Рядом портрет судьи, поразительно большой; его размер совсем не соответствовал формату сообщения. Строгое лицо с пенсне на цепочке, эспаньолка, усы; высокий лоб, еще выше, чем у сына; поседевшие, но все еще густые волосы; белый стоячий воротничок с отогнутыми уголками, черный галстук и чрезвычайно белая рука, на которую опирается подбородок; все остальное размыто темным фоном. Очень удачное фото — ни следа болезненно согнутой спины или признаков подагры. Рука и лицо белым призраком выплывают из темноты, величавым, властным, не терпящим возражений или противоречий. Портрет человека, способного целое семейство подчинить, держать и отравлять силой своего непререкаемого авторитета. Судья. Судья и никто другой. Человек железной воли, чрезмерной строгости и непомерной требовательности — ко всем, включая себя самого. Человек, способный осудить и себя, будь он виновен. Отец, не умеющий улыбаться. В нем было что-то общее с Антониу ди Оливейра Салазаром: нет, не его жестокость, не его фанатизм, не его тщеславие и стремление к власти, но та же строгость, даже беспощадность к себе. Может быть, именно поэтому он так долго был на службе у человека в черном, с напряженным лицом под котелком? И поэтому, в конце концов, не смог простить себе, что тем самым потворствовал жестокости, зверствам, которые явственно зримы на дрожащих руках Жуана Эсы, игравших когда-то Шуберта?
«Скончался вследствие продолжительной болезни». Грегориус почувствовал, как в нем подымается ярость.
— Это еще ничего, — подала голос Агуштинья, — по сравнению с фальсификациями, которые мне приходилось видеть в других источниках. По сравнению с ложью умолчания.
По пути из подвала Грегориус спросил девушку, где находится та улица, которая была указана в сообщении о смерти, данном семьей. Он видел, как ей хочется пойти с ним, и был несказанно рад, когда ее загрузили работой — видимо, в редакции она все-таки была при деле.
— То, что вы принимаете историю этой семьи так… так близко к сердцу, — вдруг сказала она, когда они уже пожали руки на прощание, — это… это…
— Необычно, хотели вы сказать? Да, согласен. Необычно, очень необычно. Даже для меня самого.

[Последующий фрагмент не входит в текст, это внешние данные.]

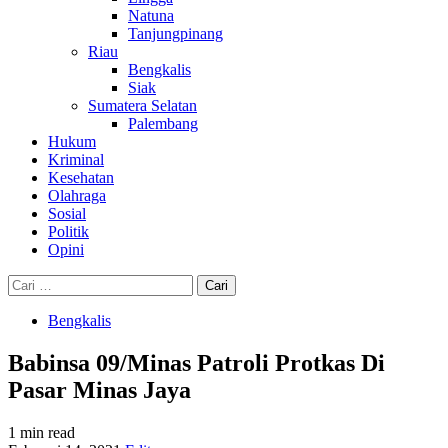
Natuna
Tanjungpinang
Riau
Bengkalis
Siak
Sumatera Selatan
Palembang
Hukum
Kriminal
Kesehatan
Olahraga
Sosial
Politik
Opini
Cari
untuk:
Bengkalis
Babinsa 09/Minas Patroli Protkas Di
Pasar Minas Jaya
1 min read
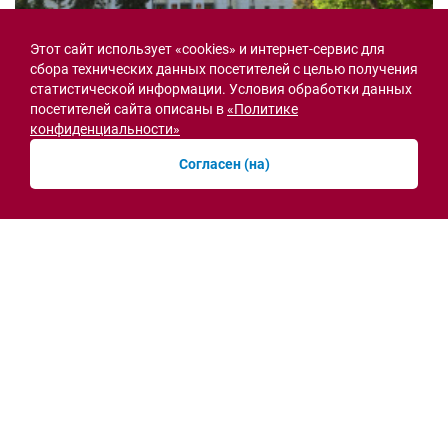
Этот сайт использует «cookies» и интернет-сервис для
сбора технических данных посетителей с целью получения
статистической информации. Условия обработки данных
Семьи героев СВО с временной регистрацией
в Ростовской области смогут получить
посетителей сайта описаны в
«Политике
земельный участок
конфиденциальности»
30.07.2026 13:05
Согласен (на)
Новости рубрики
Острая ситуация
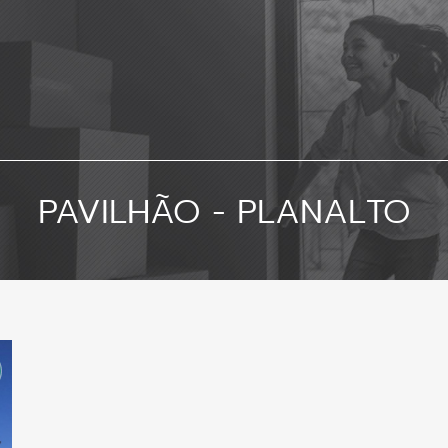
PAVILHÃO - PLANALTO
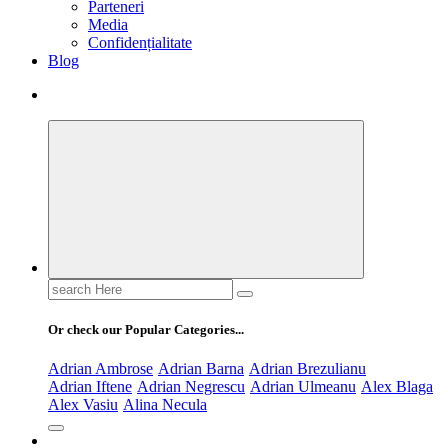
Parteneri
Media
Confidențialitate
Blog
Search
for:
Or check our Popular Categories...
Adrian Ambrose
Adrian Barna
Adrian Brezulianu
Adrian Iftene
Adrian Negrescu
Adrian Ulmeanu
Alex Blaga
Alex Vasiu
Alina Necula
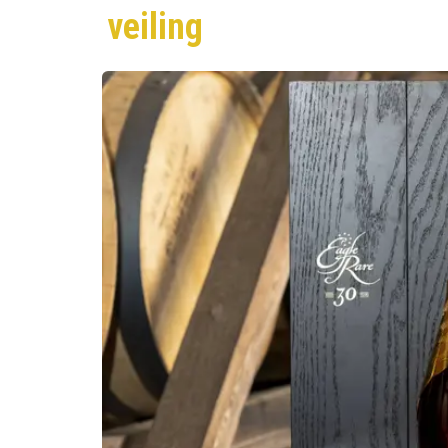
veiling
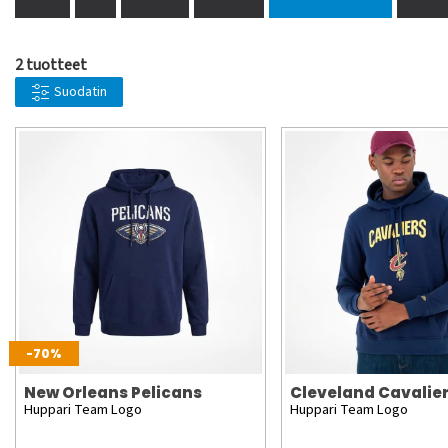
2 tuotteet
Suodatin
-70%
New Orleans Pelicans
Cleveland Cavalie
Huppari Team Logo
Huppari Team Logo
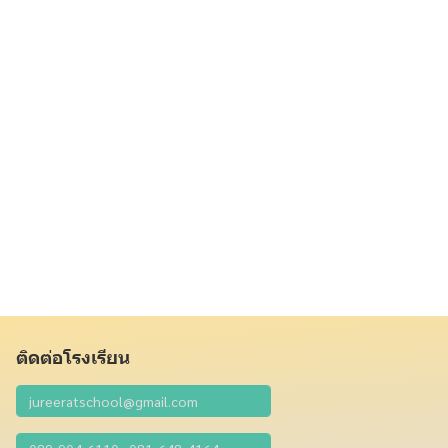
ติดต่อโรงเรียน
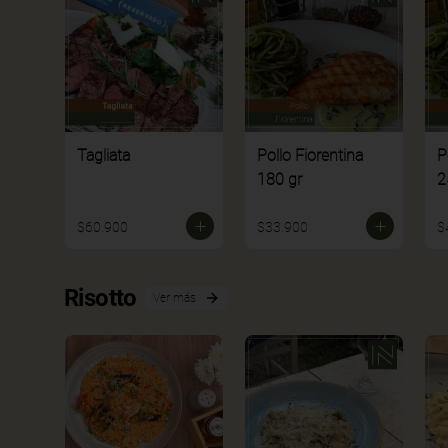
Tagliata
Pollo Fiorentina
P
180 gr
2
$60.900
$33.900
$
Risotto
Ver más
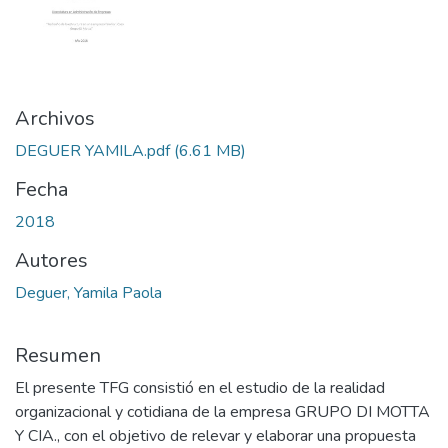
Archivos
DEGUER YAMILA.pdf
(6.61 MB)
Fecha
2018
Autores
Deguer, Yamila Paola
Resumen
El presente TFG consistió en el estudio de la realidad
organizacional y cotidiana de la empresa GRUPO DI MOTTA
Y CIA., con el objetivo de relevar y elaborar una propuesta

16Это был, конечно, не дворец, но особняк богатого семейства, которое могло в нем размещаться как угодно: комнатой больше, комнатой меньше — роли не играло; одних ванных комнат должно быть две-три. Значит, здесь жил согнутый болезнью судья, по этим апартаментам ходил он, опираясь на свою палку с серебряным набалдашником, претерпевая не отпускающую боль; со стойким убеждением, что человек не должен принимать себя слишком всерьез. Может быть, его кабинет располагался в той угловой башне, где арочные окна разделены полуколоннами? Балконов на живописном фасаде было столько, что, казалось, их невозможно пересчитать, и каждый украшала искусно выполненная кованая решетка. На каждого из пятерых членов семьи, подумал Грегориус, приходилось не меньше двух балконов, и ему вспомнились тесные помещения со стенами, пропускавшими любой звук, в квартире, которую могли себе позволить музейный смотритель и уборщица и в которой их близорукий сын, сидя за простым деревянным столом над запутанными глагольными формами греческого языка, старался не обращать внимания на какофонию звуков, несшихся из репродуктора соседей. Крошечный балкончик, слишком узкий даже для зонтика от солнца, летом раскалялся, как горячая сковорода, да он все равно не стал бы на него выходить из-за кухонного чада, тянувшегося из окон. На фоне его воспоминаний, дом судьи казался просторным тенистым раем, исполненным молчаливого покоя. Повсюду во дворе раскидистые хвойные деревья с узловатыми стволами и густыми кронами, формой напоминавшими небольшие пагоды, дающие благостную тень.